*What you will do*.
From the entries below, extract every line that includes the word "weight".

*Available data*.

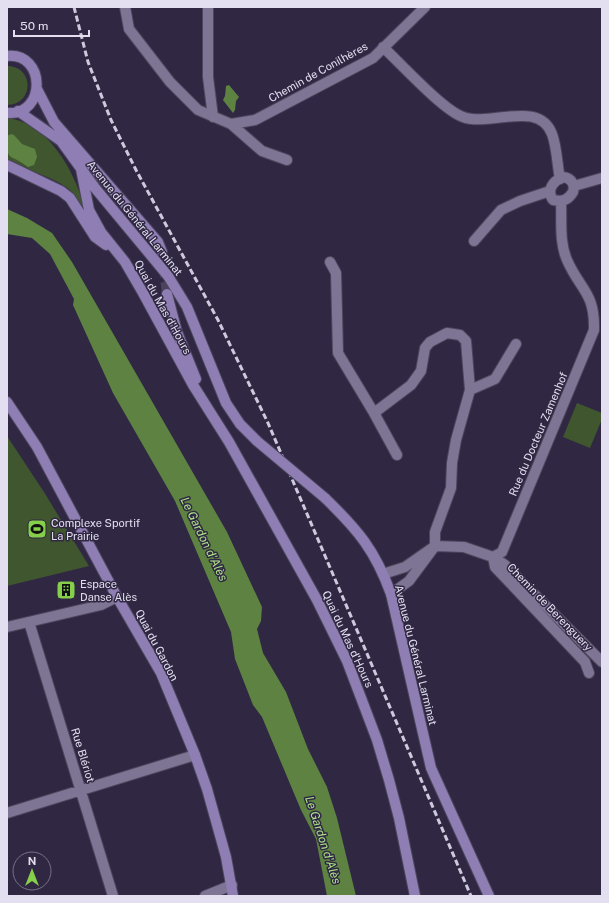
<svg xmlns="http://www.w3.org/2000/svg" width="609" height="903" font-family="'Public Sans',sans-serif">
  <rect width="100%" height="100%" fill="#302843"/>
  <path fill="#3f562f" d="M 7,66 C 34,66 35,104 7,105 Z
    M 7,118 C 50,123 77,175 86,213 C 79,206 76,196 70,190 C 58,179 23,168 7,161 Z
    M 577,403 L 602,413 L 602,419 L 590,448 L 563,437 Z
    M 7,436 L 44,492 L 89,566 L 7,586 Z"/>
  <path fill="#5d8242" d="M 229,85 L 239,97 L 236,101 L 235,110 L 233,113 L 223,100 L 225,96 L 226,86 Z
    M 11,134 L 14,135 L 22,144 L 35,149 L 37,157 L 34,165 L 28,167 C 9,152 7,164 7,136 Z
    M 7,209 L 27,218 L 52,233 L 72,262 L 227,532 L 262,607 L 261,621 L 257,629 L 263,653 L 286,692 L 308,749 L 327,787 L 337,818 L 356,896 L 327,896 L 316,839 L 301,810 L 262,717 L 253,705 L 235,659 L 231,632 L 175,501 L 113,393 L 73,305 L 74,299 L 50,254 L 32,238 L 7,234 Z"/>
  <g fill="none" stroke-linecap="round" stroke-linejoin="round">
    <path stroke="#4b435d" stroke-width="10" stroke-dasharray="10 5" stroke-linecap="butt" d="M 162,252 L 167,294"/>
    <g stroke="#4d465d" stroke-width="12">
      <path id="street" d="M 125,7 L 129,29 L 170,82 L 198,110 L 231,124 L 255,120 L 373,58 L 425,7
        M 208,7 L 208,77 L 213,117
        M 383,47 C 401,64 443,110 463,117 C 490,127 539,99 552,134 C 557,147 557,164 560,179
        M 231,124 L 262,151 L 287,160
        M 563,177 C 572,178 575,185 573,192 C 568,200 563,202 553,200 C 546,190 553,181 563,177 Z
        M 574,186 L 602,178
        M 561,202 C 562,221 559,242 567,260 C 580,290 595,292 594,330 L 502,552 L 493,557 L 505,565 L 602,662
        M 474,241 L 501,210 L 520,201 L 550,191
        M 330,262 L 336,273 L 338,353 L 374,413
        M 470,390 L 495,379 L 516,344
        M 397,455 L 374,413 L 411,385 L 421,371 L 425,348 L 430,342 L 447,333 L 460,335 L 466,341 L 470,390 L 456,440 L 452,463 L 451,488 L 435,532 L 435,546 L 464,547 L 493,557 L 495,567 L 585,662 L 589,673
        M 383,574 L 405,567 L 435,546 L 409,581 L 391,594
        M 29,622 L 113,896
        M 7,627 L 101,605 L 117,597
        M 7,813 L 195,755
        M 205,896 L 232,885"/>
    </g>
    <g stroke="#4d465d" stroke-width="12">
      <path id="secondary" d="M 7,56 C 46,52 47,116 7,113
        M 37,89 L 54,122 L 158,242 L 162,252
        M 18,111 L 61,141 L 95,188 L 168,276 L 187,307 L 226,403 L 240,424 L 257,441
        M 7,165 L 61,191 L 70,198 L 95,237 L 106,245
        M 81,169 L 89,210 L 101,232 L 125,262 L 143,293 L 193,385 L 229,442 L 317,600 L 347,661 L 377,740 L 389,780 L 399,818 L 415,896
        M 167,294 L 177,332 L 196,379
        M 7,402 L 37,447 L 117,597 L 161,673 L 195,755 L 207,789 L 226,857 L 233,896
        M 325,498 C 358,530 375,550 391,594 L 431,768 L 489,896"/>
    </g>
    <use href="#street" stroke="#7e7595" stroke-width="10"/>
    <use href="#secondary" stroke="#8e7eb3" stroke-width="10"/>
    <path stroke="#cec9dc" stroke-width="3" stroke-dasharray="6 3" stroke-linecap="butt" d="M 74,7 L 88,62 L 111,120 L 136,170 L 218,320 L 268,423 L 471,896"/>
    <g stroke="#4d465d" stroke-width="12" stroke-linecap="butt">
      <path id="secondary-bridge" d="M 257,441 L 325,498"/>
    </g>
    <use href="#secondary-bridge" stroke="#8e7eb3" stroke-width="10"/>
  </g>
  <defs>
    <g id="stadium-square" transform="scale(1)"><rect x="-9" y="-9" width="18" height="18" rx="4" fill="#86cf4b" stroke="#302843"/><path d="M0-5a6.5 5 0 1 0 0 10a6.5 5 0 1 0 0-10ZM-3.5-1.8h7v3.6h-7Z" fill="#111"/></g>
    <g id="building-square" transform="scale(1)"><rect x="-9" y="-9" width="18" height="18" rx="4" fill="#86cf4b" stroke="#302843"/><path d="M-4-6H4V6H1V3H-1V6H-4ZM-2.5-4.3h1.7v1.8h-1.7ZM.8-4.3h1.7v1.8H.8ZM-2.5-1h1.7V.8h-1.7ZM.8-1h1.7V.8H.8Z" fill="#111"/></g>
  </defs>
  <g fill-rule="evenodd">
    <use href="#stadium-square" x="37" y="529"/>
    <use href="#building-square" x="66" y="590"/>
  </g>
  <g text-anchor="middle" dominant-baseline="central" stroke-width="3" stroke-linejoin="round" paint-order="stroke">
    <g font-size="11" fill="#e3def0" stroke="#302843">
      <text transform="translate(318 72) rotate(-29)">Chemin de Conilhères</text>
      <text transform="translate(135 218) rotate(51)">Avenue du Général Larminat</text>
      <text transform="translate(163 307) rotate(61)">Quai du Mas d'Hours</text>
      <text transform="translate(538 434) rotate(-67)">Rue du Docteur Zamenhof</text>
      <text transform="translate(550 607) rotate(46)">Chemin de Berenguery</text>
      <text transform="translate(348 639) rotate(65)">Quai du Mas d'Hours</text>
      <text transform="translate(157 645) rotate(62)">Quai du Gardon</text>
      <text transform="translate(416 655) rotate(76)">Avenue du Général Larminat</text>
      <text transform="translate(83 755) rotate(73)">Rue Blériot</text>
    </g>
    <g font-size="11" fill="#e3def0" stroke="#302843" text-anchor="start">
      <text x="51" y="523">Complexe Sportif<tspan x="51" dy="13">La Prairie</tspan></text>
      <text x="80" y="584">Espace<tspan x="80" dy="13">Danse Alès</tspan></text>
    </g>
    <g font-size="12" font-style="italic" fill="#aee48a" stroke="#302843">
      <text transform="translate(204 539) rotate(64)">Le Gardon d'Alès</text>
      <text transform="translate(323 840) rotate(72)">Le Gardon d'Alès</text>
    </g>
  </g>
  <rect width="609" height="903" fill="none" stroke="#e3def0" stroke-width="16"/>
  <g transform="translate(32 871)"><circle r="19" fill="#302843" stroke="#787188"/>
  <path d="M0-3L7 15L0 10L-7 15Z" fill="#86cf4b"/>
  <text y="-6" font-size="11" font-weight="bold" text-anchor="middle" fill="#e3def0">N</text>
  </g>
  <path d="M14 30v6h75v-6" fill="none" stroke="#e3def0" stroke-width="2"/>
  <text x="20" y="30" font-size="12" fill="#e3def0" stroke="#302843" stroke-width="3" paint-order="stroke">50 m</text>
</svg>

--

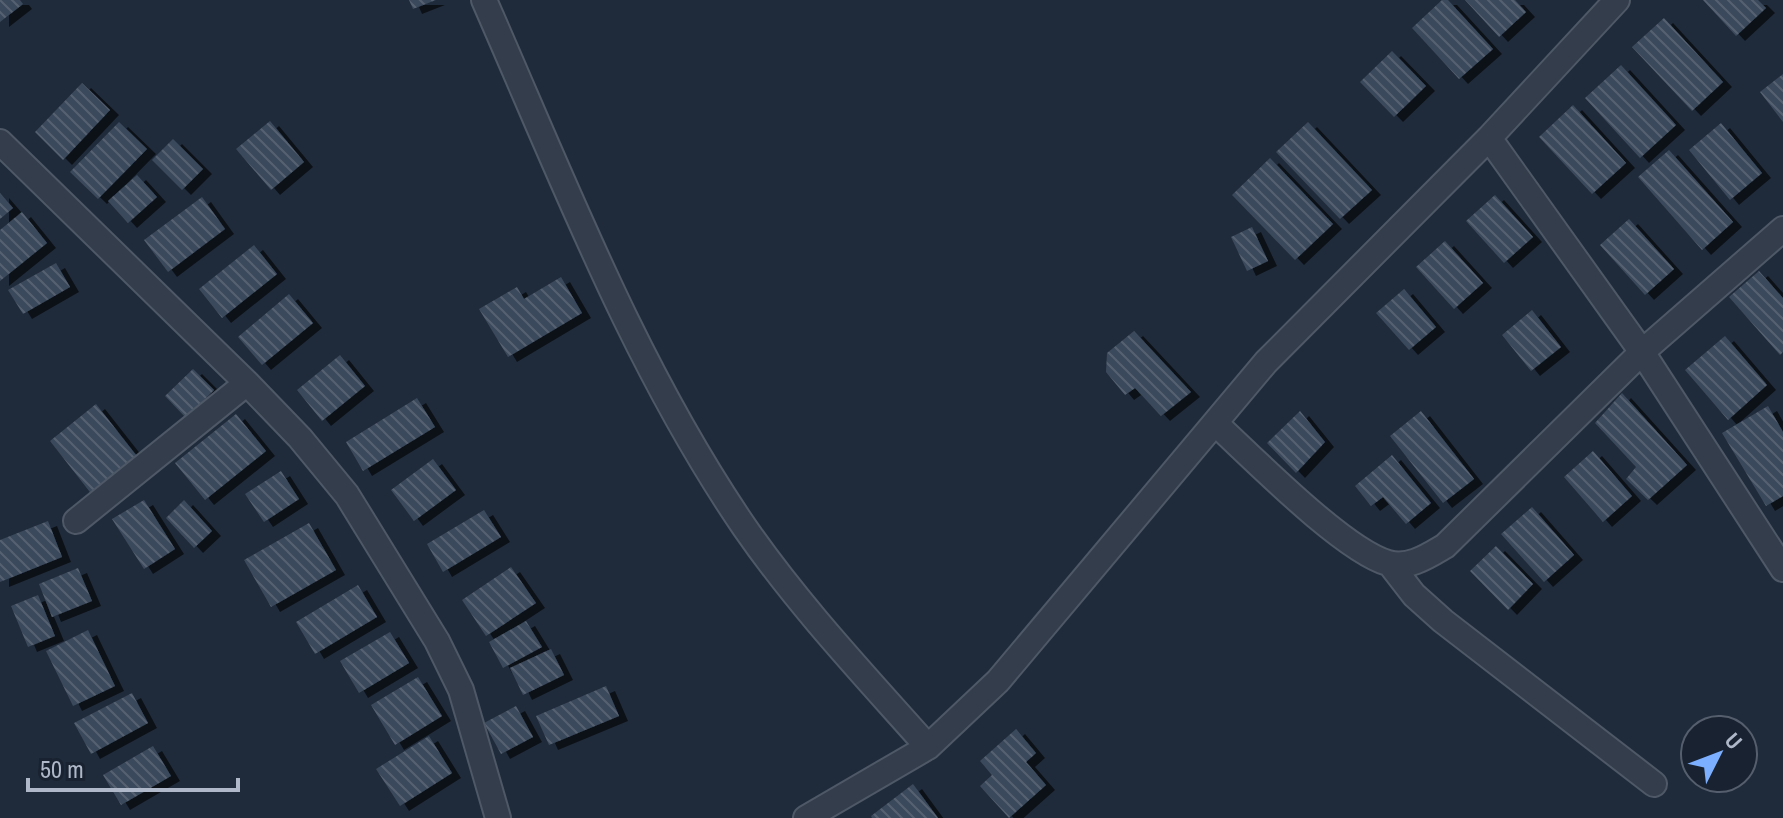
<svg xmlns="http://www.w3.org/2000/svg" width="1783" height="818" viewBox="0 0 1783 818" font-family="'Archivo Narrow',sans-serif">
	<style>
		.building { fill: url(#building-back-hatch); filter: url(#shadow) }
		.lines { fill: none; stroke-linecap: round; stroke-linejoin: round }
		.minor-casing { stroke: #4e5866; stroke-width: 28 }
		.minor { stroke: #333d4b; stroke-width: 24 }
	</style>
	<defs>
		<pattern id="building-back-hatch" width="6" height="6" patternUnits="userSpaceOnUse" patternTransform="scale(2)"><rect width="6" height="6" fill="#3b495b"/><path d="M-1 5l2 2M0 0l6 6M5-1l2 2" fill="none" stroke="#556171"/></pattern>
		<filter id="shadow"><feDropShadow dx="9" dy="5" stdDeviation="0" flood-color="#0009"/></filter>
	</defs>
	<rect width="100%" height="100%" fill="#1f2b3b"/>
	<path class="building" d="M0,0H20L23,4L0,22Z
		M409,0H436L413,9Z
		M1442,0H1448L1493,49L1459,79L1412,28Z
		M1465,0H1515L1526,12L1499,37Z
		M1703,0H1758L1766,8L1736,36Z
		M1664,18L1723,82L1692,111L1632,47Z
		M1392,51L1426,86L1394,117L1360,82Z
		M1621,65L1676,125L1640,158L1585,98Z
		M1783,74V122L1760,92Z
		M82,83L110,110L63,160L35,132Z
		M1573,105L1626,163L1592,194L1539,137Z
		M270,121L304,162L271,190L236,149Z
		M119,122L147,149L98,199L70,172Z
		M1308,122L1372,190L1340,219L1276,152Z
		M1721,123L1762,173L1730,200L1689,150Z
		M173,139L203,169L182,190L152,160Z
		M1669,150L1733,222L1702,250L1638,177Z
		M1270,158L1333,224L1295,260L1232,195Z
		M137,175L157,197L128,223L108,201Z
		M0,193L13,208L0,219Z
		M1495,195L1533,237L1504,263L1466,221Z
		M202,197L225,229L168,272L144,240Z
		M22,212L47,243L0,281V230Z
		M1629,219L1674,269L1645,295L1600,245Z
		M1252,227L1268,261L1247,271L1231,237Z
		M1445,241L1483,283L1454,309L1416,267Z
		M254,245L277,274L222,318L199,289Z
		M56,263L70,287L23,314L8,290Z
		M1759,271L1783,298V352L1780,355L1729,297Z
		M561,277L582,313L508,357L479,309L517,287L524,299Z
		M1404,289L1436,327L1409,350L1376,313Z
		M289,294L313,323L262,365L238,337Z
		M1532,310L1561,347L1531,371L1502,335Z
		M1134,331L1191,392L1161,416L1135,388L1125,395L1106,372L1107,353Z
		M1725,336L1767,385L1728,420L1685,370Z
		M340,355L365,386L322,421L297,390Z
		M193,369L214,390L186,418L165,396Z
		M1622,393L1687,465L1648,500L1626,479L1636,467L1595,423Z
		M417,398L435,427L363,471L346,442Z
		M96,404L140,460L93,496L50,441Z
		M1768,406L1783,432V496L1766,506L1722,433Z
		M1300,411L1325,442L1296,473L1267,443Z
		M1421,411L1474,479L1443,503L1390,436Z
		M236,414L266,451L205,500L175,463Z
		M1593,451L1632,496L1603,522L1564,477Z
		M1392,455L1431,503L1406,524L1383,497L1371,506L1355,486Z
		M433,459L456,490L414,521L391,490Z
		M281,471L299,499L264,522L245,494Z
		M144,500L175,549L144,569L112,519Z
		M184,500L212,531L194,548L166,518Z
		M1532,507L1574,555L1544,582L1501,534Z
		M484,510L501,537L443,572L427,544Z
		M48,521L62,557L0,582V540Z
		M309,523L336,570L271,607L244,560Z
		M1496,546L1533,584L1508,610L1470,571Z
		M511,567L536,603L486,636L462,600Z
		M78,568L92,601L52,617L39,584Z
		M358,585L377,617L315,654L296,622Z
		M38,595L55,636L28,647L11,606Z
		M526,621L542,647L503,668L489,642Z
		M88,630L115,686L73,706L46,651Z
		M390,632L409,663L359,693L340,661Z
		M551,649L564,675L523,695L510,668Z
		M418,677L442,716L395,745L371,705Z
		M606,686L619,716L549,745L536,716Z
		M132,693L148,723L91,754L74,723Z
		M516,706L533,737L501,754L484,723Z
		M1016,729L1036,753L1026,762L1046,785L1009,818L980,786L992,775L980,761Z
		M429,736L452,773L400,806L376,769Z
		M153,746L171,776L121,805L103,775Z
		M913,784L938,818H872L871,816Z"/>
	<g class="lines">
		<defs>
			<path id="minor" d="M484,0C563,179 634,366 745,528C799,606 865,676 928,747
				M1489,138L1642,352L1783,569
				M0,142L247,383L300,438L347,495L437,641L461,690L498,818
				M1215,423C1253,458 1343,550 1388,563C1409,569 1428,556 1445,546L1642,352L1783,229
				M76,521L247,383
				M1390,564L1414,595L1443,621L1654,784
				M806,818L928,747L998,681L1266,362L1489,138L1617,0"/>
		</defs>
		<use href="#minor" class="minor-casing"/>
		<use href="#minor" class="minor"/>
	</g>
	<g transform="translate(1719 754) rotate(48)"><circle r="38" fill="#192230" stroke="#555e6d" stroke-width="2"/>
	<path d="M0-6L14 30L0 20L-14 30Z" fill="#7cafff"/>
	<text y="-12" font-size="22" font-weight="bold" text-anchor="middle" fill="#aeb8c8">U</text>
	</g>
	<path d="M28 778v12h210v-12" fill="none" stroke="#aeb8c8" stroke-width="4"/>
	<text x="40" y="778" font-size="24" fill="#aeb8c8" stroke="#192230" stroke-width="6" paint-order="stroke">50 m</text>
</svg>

*Solution*.
  <text y="-6" font-size="11" font-weight="bold" text-anchor="middle" fill="#e3def0">N</text>
	<text y="-12" font-size="22" font-weight="bold" text-anchor="middle" fill="#aeb8c8">U</text>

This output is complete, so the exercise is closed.